Women are also the section worst affected by price rise and vulnerable employment. As such, the charter outlines certain measures for the economic amelioration of women.

It demands that the government should remove the cap on “priority” households in the National Food Security Act and universalise the public distribution system (PDS) and exclude only taxpayers; ensure a minimum entitlement of 35 kilograms of foodgrain a household or 7 kilograms a person in a family; and conduct special drives to ensure that all households, especially single women, workers in the unorganised sector, the disabled, migrants and street-dwellers, have ration cards.

The PDS, the charter says, should be strengthened and the list of items under it expanded to include pulses, sugar, tea, edible oil, salt, milk and vegetables at controlled prices. It also demands strict action against hoarders and black-marketeers under the Essential Commodities Act and calls for a ban in futures trading in commodities. If good times are to come, as the BJP slogan says, the government may well have to look at what the charter says, representing as it does the interests of the majority of women in the country.

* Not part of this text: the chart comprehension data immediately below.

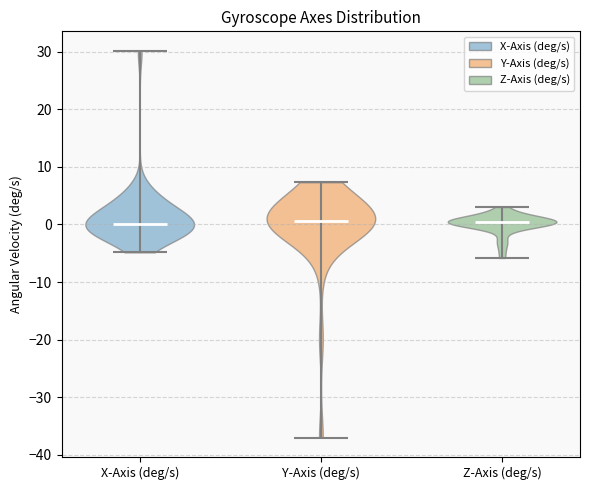

Reading left to right, read every violin against the y-axis: where its median line is, and the lowest and highest points it reaches. The values are not printed on the chart, so give them approximately, as read against the axis.

X-Axis (deg/s): median line 0, lowest point -5, highest point 30
Y-Axis (deg/s): median line 1, lowest point -37, highest point 7
Z-Axis (deg/s): median line 0, lowest point -6, highest point 3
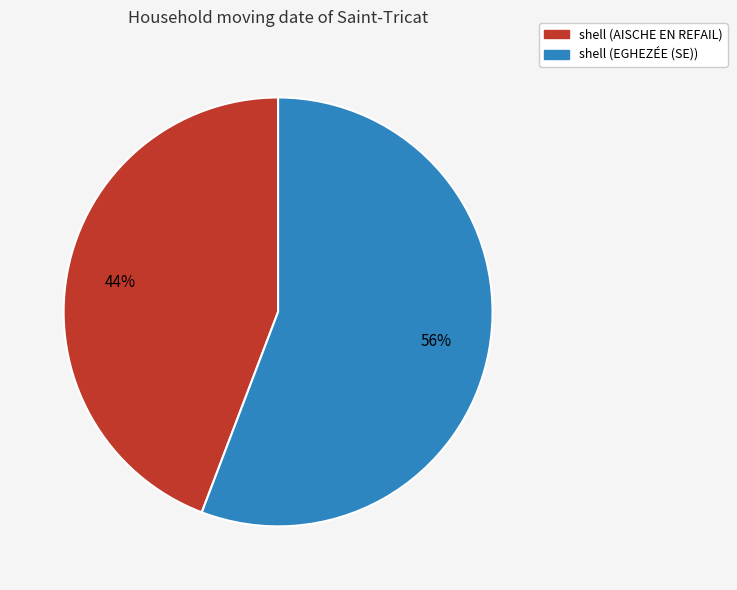

What is the ratio of the value at shell (EGHEZÉE (SE)) to the value at shell (AISCHE EN REFAIL)?

1.3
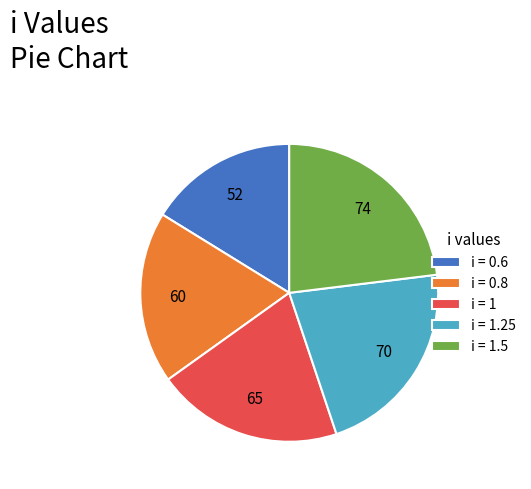

Is the sum of i = 1.5 and i = 1.25 greater than half?

No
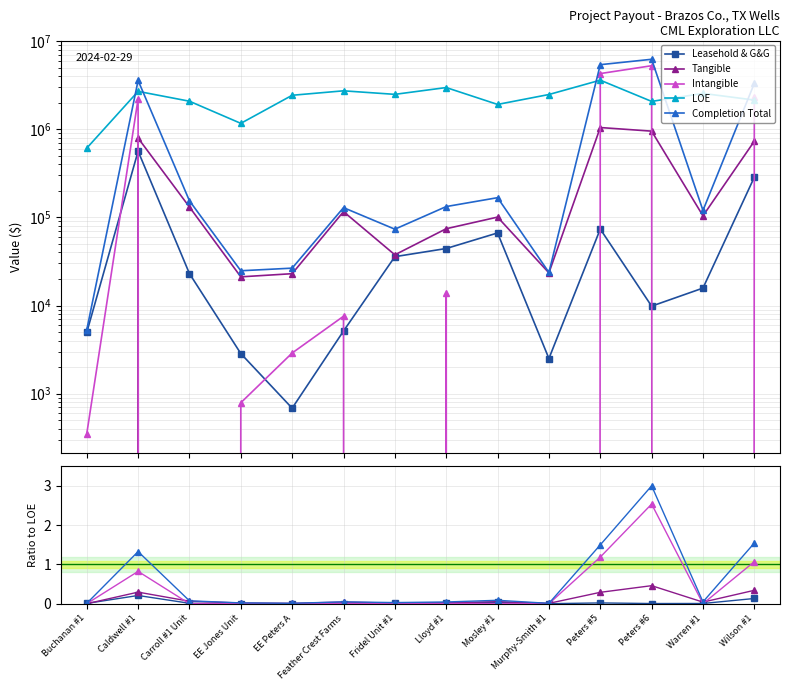

What is the sum of all Leasehold & G&G values?

0.5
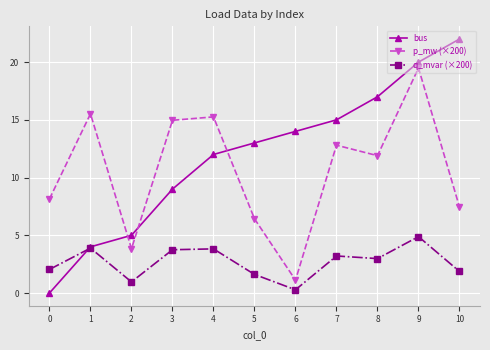

At 7, list the series in order from largest to smallest.

bus, p_mw (×200), q_mvar (×200)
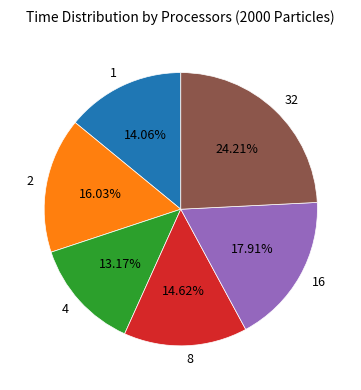

To the nearest percent, what percentage of the pie is 32?

24%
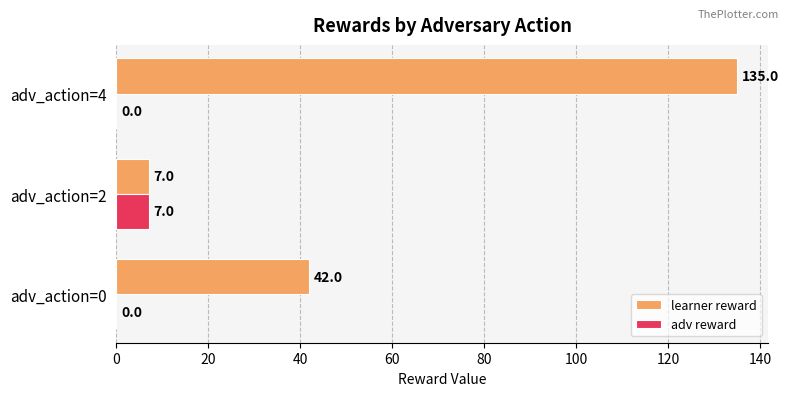

What is the highest value of the adv reward series?

7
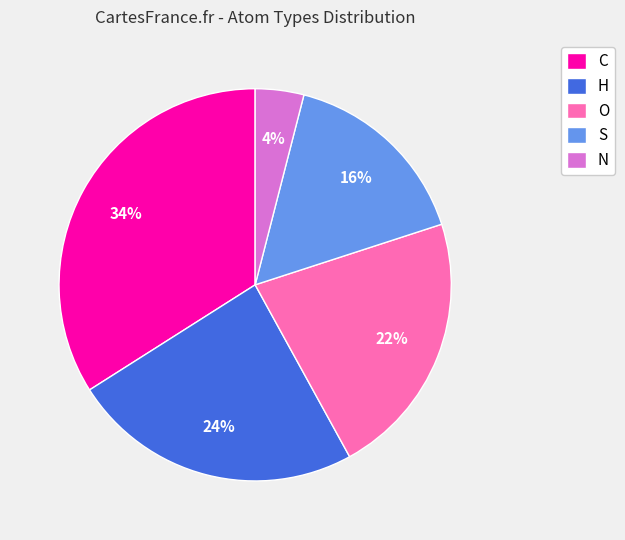

Approximately how many times larger is the value at C compared to S?

2.1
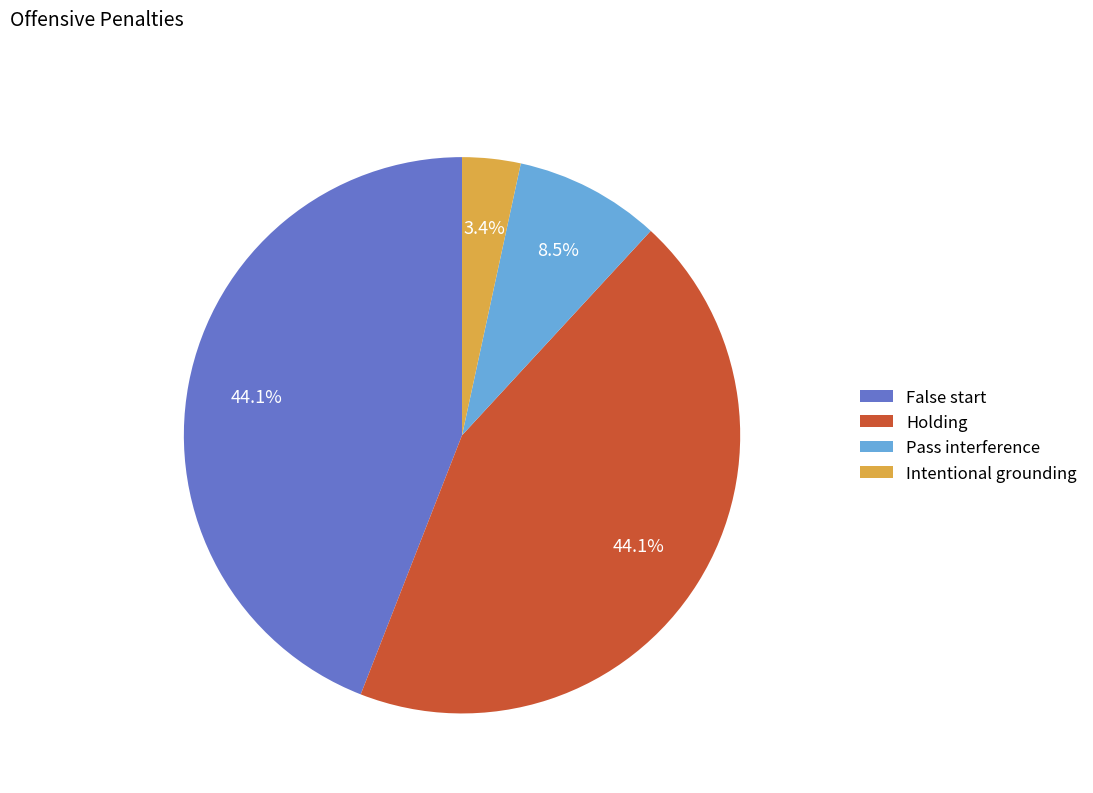

Is it true that Holding is 44% of the pie?

True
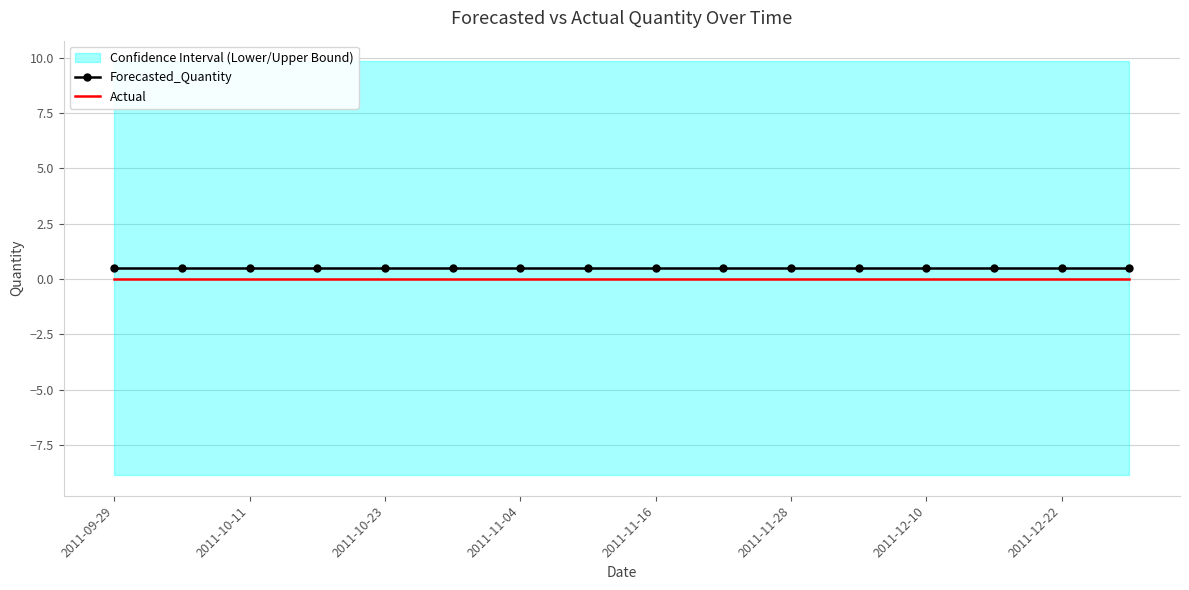

The value of Actual at 2011-09-29 is 0.0. True or false?

True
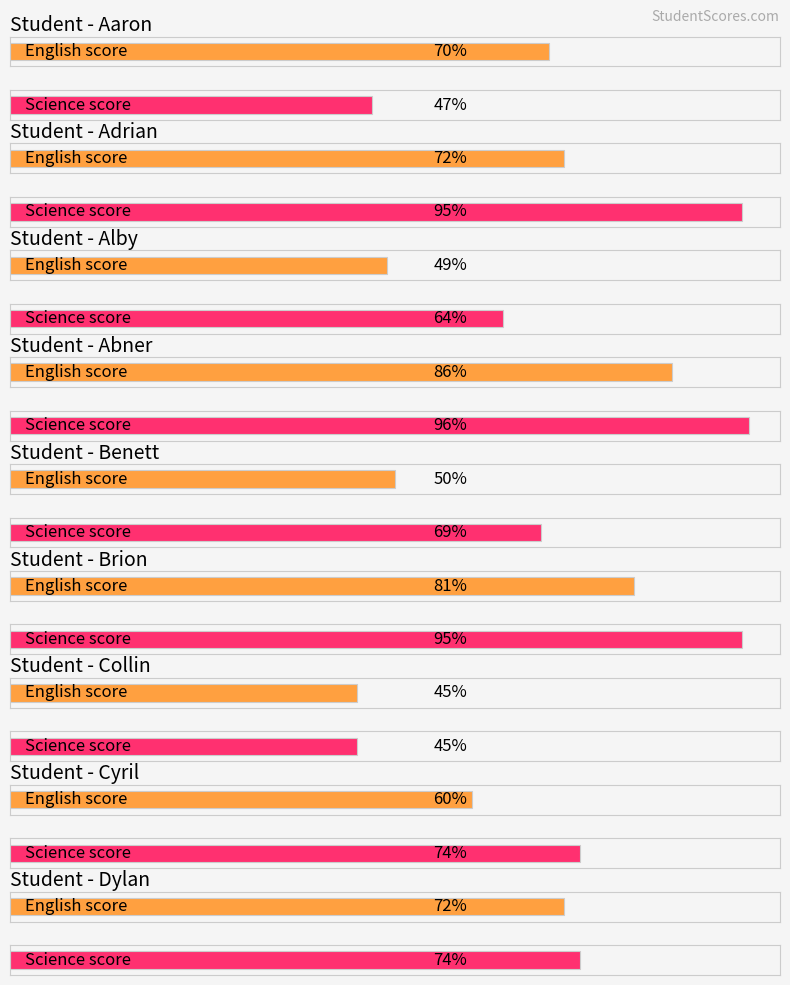

Where is science nearest to the value 70?

Benett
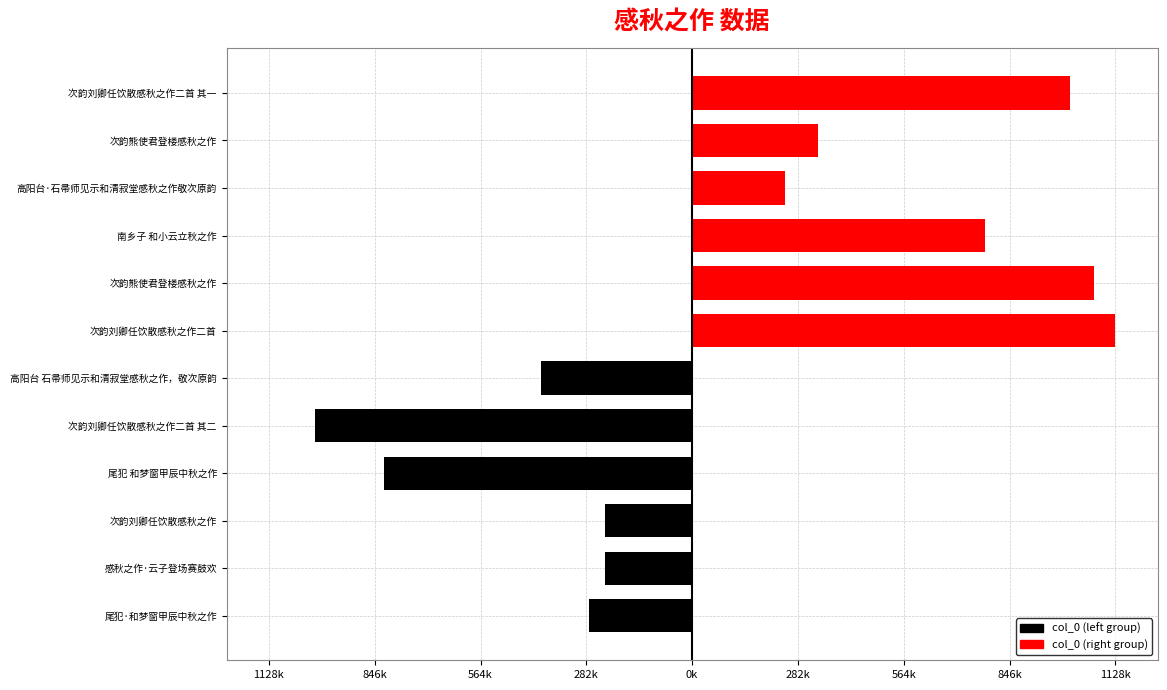

How many data points in col_0 (right) are above 1006359?

2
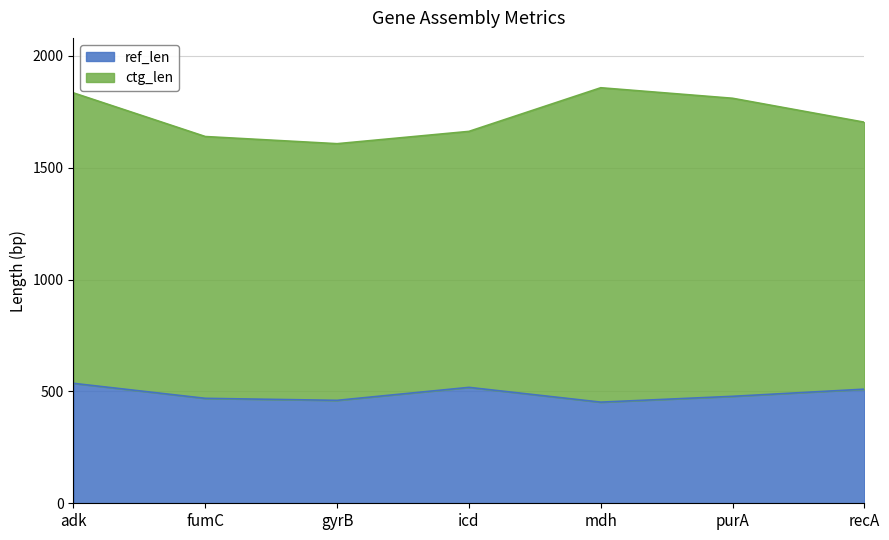

True or false: ctg_len and ref_len cross at least once.

False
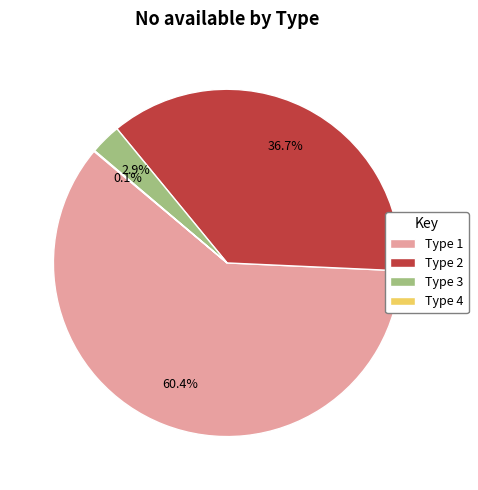

To the nearest percent, what is the difference between the largest and smallest slice percentages?

60%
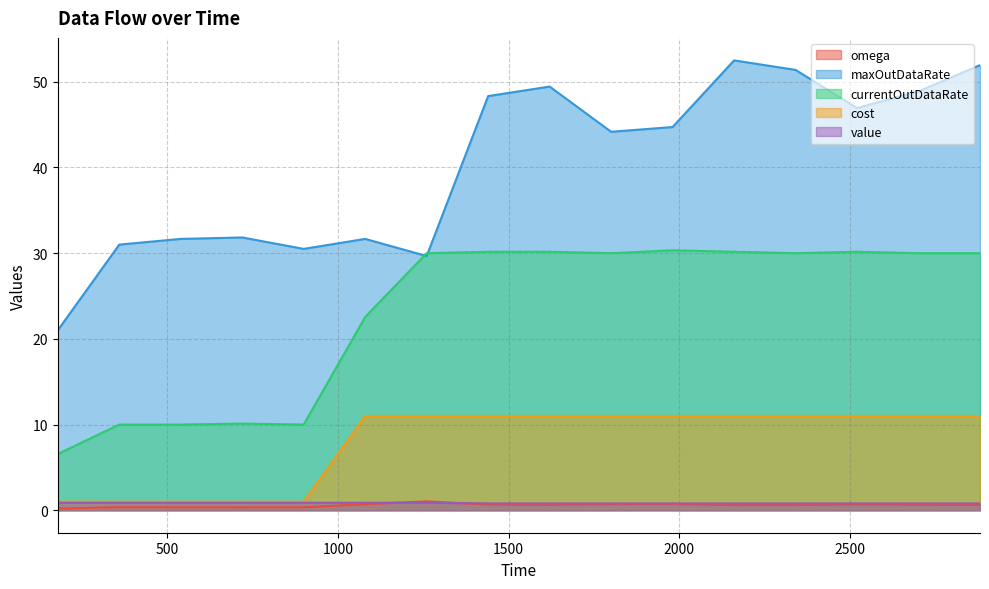

How many lines are shown in the chart?

5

Other demands include removing the cap on the number of domestic LPG cylinders available at administered prices, providing subsidised LPG for cooking midday meals at Integrated Child Development Services (ICDS) centres, and ensuring a quota of at least five litres of kerosene a person at controlled prices through PDS shops. The charter also demands a reduction in the prices of petrol and diesel by cutting excise and customs duties, and the rejection of the system of cash transfers and linkage of Aadhaar for availing oneself of essential commodities, especially food and fuel, through PDS.

Although the BJP manifesto talks about incorporating the “best practices of successful PDS models and revising the existing PDS”, it is silent on the issue of universalising the PDS. It says it will address the issue of under-nutrition and malnutrition without saying anything about regularising the services of women engaged in dealing with the nutritional issues of children of the poor.

A major issue at hand is the regularisation of the almost one crore scheme-based workers, including 27 lakh anganwadi workers, 26 lakh midday meal scheme workers and nine lakh accredited social health activists of the National Rural Health Mission. The BJP’s commitment in the manifesto extends only to the point of reviewing the working conditions of anganwadi workers and enhancing their remuneration.

Cultural heterogeneity

There are also legitimate concerns about fringe right-wing groups starting to impose norms under the garb of Indian culture on young men and women. The attacks on women going to pubs or on couples on Valentine’s Day and the targeting of the rights of sexual minorities when the BJP was in power are still fresh in public memory.

The issue now is whether the BJP, having secured a decisive mandate, will preserve cultural heterogeneity and take up proactively issues relating to women’s rights in consultation with organisations that have been pushing a progressive and democratic women’s agenda.